Jumlah kasus penipuan daring menurut Kementerian Komunikasi dan Informatika (Kominfo) mencapai 130.000 orang pada tahun 2022. Lalu, data dari Patroli Siber terkait laporan daring menunjukkan bahwa terdapat 14.495 laporan penipuan daring yang dibuat oleh masyarakat.
Jenis penipuan yang paling umum berdasarkan CFDS UGM kepada 1.700 responden yaitu, penipuan berkedok hadiah (36,9%), pengiriman tautan (33,8%), penipuan jual beli online (29,4%), penipuan melalui situs web atau aplikasi palsu (27,4%), dan penipuan berkedok krisis keluarga (26,5%). Pada Juli 2024, Bareskrim Polri mengungkap adanya penipuan daring internasional lowongan pekerjaan paruh waktu. Jumlah korban sebanyak 823 orang dengan total kerugian mencapai Rp59 miliar.
Polrestabes Surabaya mengungkap tindak pidana penipuan daring yang dilakukan oleh sekelompok Warga Negara Asing (WNA), beranggotakan 10 orang yang berasal dari China dan Vietnam pada bulan Agustus 2024. Modus penipuan mereka yaitu, menjual produk murah melalui platform digital, dan barang yang mereka janjikan tidak pernah dikirim.
Dari banyak riset yang dilakukan, media atau platform online yang sering menjadi media utama dalam penipuan daring adalah pesan atau telepon yang mencapai 64,1%. Hal ini menunjukkan bahwa modus penipuan pesan ataupun telepon tetap menjadi pilihan utama karena sifatnya yang langsung dan personal.
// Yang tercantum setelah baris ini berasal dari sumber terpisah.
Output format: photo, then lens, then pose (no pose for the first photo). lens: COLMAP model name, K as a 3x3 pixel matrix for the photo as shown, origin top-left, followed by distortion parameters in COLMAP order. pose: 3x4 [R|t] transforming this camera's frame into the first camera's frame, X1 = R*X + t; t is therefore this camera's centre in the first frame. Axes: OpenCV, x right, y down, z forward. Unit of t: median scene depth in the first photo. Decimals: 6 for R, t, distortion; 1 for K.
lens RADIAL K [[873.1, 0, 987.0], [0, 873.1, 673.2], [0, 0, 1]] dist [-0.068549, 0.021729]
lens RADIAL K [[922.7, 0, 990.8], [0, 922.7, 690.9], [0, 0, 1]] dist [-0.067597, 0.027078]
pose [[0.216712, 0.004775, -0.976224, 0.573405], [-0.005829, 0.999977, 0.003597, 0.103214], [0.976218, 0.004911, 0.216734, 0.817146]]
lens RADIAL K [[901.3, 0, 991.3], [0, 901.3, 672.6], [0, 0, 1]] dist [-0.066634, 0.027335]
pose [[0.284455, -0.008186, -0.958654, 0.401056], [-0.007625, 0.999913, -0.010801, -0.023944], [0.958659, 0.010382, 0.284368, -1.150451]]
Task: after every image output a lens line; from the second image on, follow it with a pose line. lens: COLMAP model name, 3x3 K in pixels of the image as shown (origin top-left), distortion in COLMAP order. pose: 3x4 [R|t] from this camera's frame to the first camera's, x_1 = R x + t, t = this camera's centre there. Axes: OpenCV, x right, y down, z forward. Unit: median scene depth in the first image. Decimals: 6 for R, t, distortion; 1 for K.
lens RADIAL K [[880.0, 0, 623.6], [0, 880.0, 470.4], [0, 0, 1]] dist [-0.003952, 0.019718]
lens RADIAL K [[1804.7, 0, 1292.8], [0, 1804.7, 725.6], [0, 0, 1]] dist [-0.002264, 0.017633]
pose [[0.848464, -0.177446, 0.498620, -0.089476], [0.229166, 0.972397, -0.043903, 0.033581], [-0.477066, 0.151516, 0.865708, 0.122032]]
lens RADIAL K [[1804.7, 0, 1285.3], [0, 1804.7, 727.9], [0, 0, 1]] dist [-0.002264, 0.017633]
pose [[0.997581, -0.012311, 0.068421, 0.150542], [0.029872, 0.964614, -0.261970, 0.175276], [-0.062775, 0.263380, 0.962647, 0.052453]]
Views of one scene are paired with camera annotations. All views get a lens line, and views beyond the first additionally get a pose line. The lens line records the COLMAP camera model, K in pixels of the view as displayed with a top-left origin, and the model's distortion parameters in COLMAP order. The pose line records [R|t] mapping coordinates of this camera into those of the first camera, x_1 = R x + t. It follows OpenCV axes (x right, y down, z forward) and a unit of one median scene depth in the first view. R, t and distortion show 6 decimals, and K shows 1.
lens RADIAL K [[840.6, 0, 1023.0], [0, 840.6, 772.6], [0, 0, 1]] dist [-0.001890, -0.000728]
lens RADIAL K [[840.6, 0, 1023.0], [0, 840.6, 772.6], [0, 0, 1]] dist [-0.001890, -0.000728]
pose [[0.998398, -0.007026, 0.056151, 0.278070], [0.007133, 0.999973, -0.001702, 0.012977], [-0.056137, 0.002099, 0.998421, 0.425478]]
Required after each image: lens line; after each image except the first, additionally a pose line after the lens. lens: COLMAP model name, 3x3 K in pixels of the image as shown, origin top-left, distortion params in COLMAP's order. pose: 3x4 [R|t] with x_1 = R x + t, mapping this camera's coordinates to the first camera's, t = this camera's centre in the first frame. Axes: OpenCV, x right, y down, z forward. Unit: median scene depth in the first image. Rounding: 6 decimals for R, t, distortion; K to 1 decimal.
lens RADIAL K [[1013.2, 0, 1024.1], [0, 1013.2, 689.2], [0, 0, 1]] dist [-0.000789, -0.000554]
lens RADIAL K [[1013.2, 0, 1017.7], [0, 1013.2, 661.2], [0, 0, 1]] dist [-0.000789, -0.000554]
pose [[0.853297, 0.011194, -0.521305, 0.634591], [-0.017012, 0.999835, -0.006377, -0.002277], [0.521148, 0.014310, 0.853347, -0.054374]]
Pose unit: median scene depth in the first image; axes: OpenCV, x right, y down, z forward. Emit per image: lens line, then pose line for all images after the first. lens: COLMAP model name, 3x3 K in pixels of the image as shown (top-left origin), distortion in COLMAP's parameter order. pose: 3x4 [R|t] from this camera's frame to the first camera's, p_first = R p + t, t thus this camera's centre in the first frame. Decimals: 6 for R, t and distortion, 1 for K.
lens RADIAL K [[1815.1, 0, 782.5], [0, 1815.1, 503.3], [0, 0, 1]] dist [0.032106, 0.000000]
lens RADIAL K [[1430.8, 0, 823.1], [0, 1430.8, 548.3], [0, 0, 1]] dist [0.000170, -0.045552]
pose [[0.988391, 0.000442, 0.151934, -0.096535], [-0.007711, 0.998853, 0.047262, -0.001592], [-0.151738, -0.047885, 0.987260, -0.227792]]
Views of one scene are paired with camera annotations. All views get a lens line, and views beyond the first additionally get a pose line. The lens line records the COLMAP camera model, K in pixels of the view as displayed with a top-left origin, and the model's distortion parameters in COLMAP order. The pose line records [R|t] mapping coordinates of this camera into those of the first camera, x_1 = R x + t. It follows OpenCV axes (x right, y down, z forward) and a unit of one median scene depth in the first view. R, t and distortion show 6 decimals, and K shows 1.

Penipuan daring melalui pesan biasanya dengan mengirim pesan yang mengandung urgensi atau tawaran yang menggiurkan, dan dari modus ini banyak masyarakat yang menjadi korban karena kurang pandai dalam membedakan pesan asli dan pesan palsu.
Rendahnya pemahaman masyarakat tentang cara melaporkan atau memblokir nomor-nomor yang mencurigakan menjadi salah satu permasalahan yang berperan serta pada tingginya angka penipuan melalui media ini.
Kasus-kasus penipuan daring ini tidak hanya menyebabkan kerugian finansial, tetapi juga berdampak pada psikologis korban. Kerugian finansial tidak hanya merugikan korban secara individu tetapi juga berdampak pada perekonomian nasional. Korban yang mengalami dampak psikologis banyak di antaranya yang mengalami trauma, bahkan sampai takut untuk menggunakan kembali teknologi digital. Kondisi ini dapat memengaruhi kesehatan mental korban dalam jangka panjang.
Selain itu, dampak dari penipuan daring ini dapat membuat masyarakat kehilangan kepercayaan terhadap teknologi. Banyak individu yang merasa ragu untuk melakukan transaksi daring atau berbagi informasi secara daring, sehingga menghambat perkembangan teknologi di berbagai sektor, termasuk e-commerce dan layanan keuangan digital.
Penipuan daring yang menggunakan nama perusahaan atau organisasi tertentu dapat merusak reputasi mereka. Meskipun perusahaan atau organisasi tersebut bukan pelaku langsung, masyarakat akan terpengaruh dan mengaitkan nama mereka dengan kasus penipuan, yang pada akhirnya hal itu akan memengaruhi kepercayaan konsumen.
Data-data di atas menunjukkan lemahnya kesadaran masyarakat terhadap penipuan dan kurangnya kemampuan untuk memverifikasi informasi. Kondisi ini disebabkan oleh kurangnya edukasi tentang literasi digital, terutama di daerah-daerah yang masih memiliki keterbatasan akses teknologi. Banyak masyarakat yang percaya begitu saja pada informasi-informasi yang diterima tanpa melakukan pengecekan ulang atau memastikan keaslian sumbernya.